> _Problem to work on_:
Because the copy must hold no pictures, return the data below with all of its words intact.

> _Information provided_:
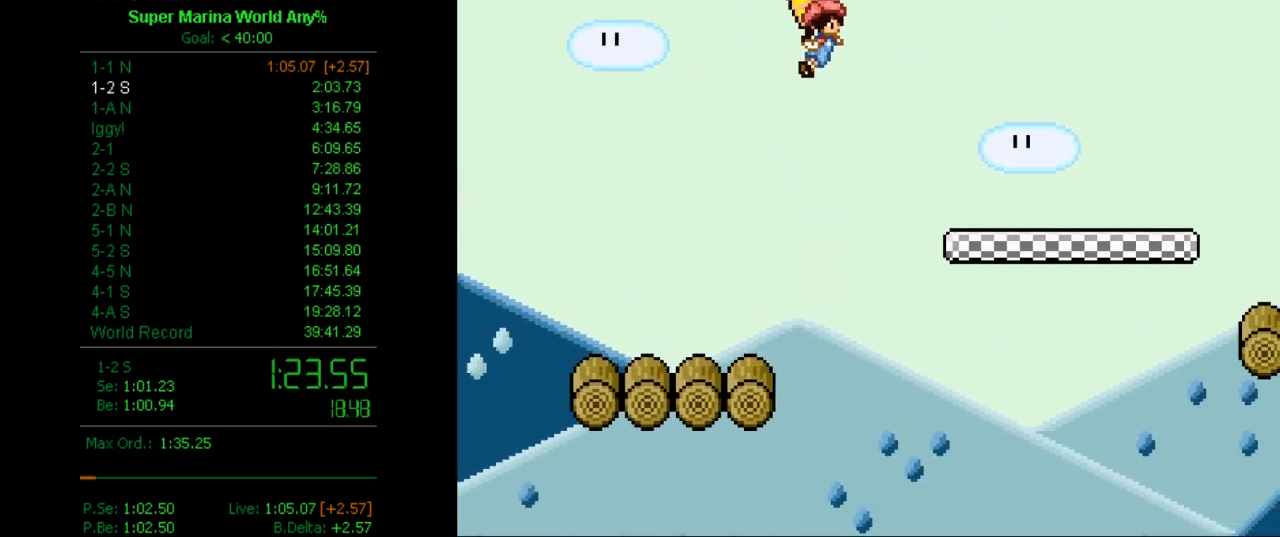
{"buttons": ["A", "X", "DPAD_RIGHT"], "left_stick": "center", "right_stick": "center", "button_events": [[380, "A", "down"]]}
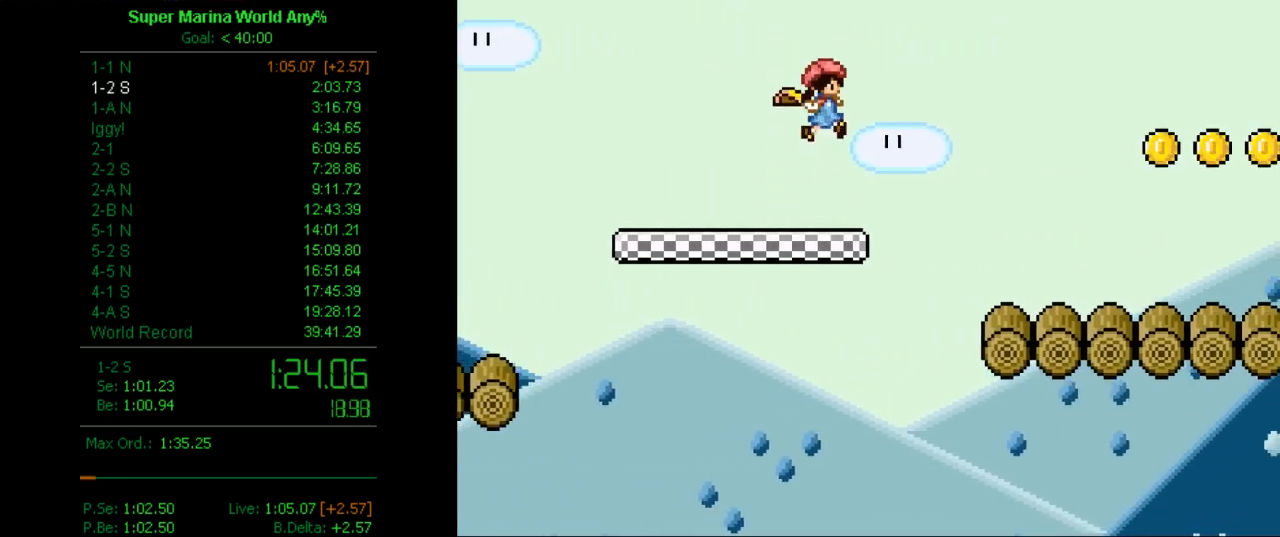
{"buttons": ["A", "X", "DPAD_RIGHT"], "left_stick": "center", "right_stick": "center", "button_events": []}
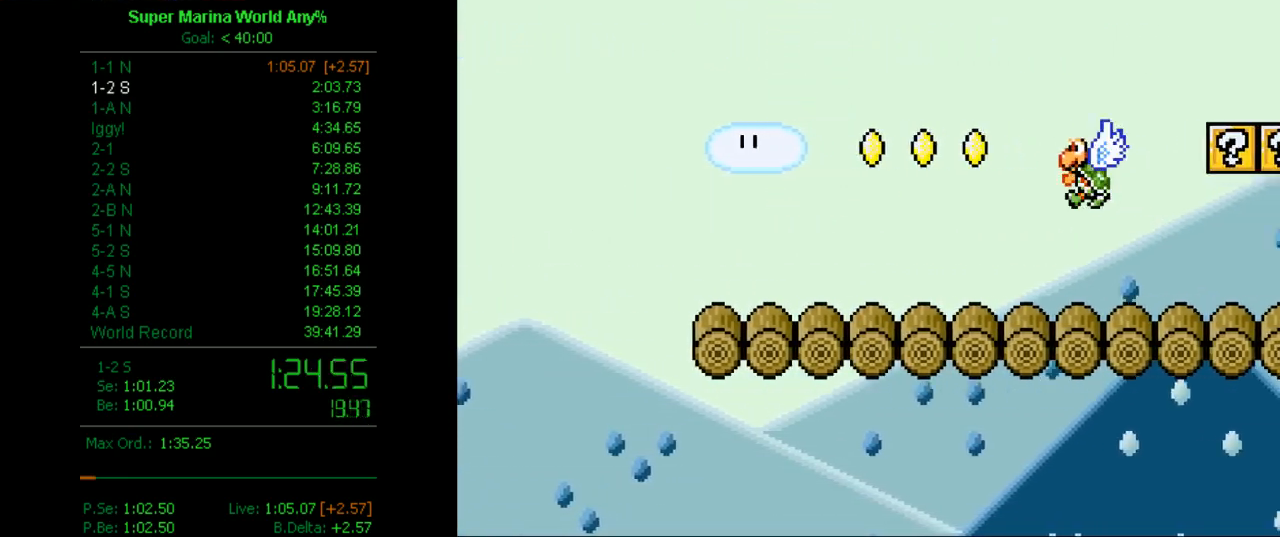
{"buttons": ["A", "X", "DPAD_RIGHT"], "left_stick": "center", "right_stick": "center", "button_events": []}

> _The completed task_:
{"buttons": ["A", "X", "DPAD_RIGHT"], "left_stick": "center", "right_stick": "center", "button_events": [[380, "A", "down"]]}
{"buttons": ["A", "X", "DPAD_RIGHT"], "left_stick": "center", "right_stick": "center", "button_events": []}
{"buttons": ["A", "X", "DPAD_RIGHT"], "left_stick": "center", "right_stick": "center", "button_events": []}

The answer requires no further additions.